Search the records for the word "Point" and copy each line in which it appears.

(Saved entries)
☆ ☆ ☆

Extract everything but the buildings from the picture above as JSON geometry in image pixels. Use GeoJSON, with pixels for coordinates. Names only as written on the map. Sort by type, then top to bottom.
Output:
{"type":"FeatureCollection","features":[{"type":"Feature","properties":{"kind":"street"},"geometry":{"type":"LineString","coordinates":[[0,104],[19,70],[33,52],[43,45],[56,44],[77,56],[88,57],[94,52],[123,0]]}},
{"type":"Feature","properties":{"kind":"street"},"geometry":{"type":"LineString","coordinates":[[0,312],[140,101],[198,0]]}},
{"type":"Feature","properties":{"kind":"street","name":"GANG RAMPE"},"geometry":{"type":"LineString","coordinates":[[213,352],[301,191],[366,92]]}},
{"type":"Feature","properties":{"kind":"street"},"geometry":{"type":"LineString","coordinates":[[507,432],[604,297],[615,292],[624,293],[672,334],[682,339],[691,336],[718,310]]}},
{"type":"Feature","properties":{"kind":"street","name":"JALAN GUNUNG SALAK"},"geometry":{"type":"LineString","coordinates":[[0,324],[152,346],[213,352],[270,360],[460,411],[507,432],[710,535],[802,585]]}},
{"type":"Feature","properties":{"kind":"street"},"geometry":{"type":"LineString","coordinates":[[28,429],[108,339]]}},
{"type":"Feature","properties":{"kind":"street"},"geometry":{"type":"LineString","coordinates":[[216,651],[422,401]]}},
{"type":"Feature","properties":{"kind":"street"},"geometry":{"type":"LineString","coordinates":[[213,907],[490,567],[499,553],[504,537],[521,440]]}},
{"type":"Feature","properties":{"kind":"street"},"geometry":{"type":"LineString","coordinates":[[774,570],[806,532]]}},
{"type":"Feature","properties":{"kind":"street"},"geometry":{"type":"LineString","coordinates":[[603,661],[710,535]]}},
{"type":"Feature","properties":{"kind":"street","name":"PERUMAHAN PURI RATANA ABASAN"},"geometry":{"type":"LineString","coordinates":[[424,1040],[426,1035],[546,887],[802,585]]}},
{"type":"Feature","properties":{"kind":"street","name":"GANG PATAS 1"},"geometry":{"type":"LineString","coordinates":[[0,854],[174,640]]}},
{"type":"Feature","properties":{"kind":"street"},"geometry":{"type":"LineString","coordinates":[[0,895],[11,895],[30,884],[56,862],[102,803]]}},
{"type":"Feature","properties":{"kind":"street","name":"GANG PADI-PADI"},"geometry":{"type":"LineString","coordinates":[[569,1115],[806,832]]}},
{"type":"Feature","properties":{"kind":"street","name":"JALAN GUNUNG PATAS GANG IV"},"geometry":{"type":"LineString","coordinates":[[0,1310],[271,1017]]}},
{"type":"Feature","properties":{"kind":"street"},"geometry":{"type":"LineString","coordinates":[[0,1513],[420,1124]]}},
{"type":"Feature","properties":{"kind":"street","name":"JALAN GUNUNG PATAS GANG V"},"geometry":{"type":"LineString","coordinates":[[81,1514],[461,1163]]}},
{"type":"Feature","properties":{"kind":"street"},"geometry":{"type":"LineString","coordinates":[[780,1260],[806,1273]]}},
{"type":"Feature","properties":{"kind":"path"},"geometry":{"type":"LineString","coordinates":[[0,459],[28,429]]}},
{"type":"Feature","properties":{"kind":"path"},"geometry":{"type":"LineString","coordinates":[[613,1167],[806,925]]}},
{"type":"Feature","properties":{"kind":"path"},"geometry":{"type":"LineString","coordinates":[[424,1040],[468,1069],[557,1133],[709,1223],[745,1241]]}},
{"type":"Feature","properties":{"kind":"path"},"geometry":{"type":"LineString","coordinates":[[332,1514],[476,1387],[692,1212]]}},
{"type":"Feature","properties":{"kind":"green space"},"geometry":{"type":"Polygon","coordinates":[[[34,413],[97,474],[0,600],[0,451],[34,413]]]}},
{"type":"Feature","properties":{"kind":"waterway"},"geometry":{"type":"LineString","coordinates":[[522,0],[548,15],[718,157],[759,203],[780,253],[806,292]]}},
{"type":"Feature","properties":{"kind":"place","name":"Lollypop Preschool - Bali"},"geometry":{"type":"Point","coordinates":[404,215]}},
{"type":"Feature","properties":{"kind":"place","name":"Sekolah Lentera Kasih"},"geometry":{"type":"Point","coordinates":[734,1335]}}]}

☆ ☆ ☆

> Reply to the task
{"type":"Feature","properties":{"kind":"place","name":"Lollypop Preschool - Bali"},"geometry":{"type":"Point","coordinates":[404,215]}},
{"type":"Feature","properties":{"kind":"place","name":"Sekolah Lentera Kasih"},"geometry":{"type":"Point","coordinates":[734,1335]}}]}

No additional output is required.